Anisotropic viscoplasticity and fracture of fine grained metallic aluminum foil used in Li-ion batteries

Aluminum 1235-H18 foils with sub-micron grain dimensions are often used as current collectors in Li-ion batteries. Due to their contribution to the structural integrity of batteries under impact loading, their plastic and fracture response is investigated in detail. Using a novel micro-tensile testing device with a piezoelectric actuator, dogbone specimens with a 1.25mm wide and 5.7mm long gage section are tested for three different in-plane material orientations and for strain rates ranging from 10−5/s to 10−2/s.

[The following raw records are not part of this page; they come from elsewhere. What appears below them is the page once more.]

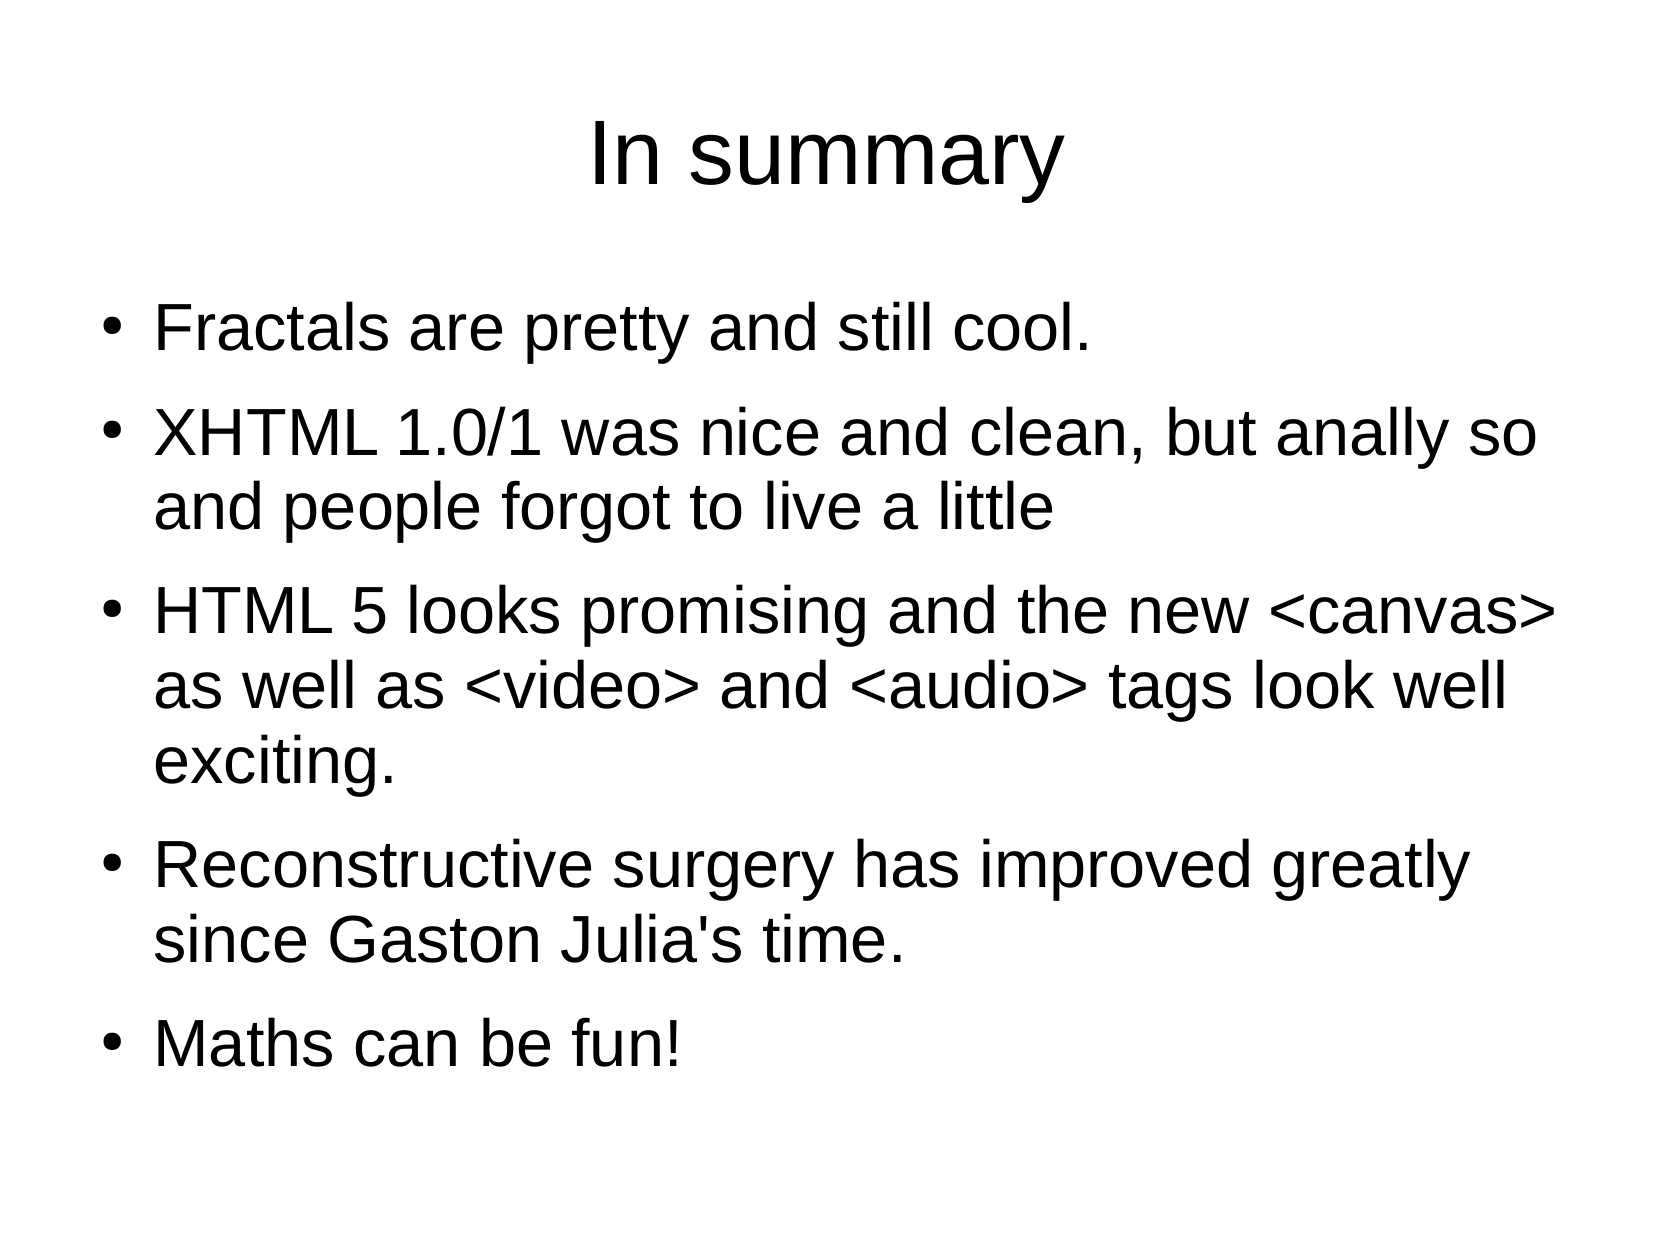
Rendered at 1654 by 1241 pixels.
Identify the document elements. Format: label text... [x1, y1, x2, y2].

title In summary [82, 49, 1571, 257]
list Fractals are pretty and still cool. XHTML 1.0/1 was nice and clean, but anally so and people forgot to live a little HTML 5 looks promising and the new <canvas> as well as <video> and <audio> tags look well exciting. Reconstructive surgery has improved greatly since Gaston Julia's time. Maths can be fun! [82, 290, 1571, 1109]
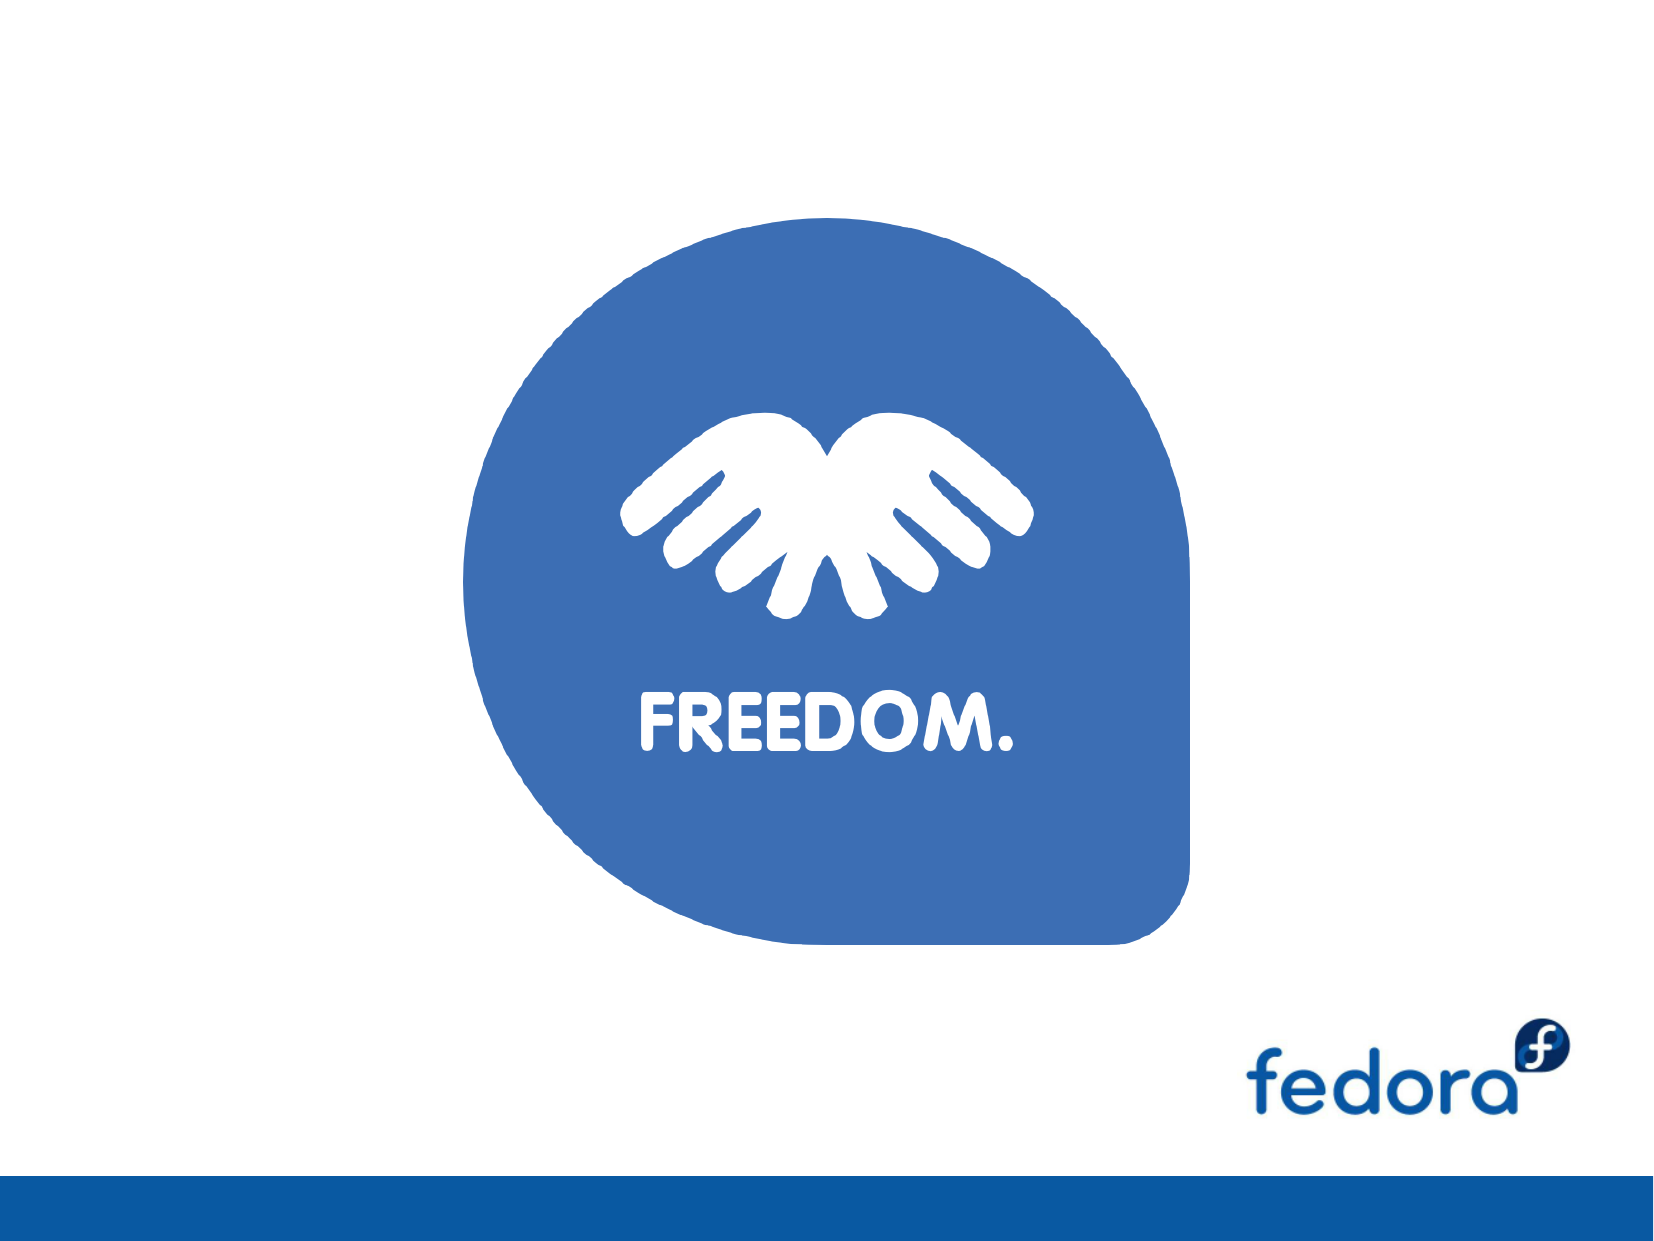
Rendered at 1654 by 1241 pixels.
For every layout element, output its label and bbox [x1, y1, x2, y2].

picture [463, 218, 1190, 945]
picture [1237, 1010, 1576, 1125]
picture [0, 1176, 1654, 1241]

It was found that the stress at a proof strain of 2% increased by about 25% from 160 MPa to 200 MPa within this range of strain rates. Furthermore, pronounced in-plane anisotropy is observed as reflected by Lankford ratios variations from 0.2 to 1.5. A material model is proposed which borrows elements of the anisotropic Yld2000-2d plasticity model and integrates these into a basic viscoplasticity framework that assumes the multiplicative decomposition of the equivalent stress into a strain and strain rate dependent contributions. The anisotropic fracture response is characterized for a strain rate of 10−4/s using notched tension and Hasek punch experiments. It is found that a simple stress-state independent version of the anisotropic MMC fracture initiation model provides a reasonable approximation of the observed experimental results.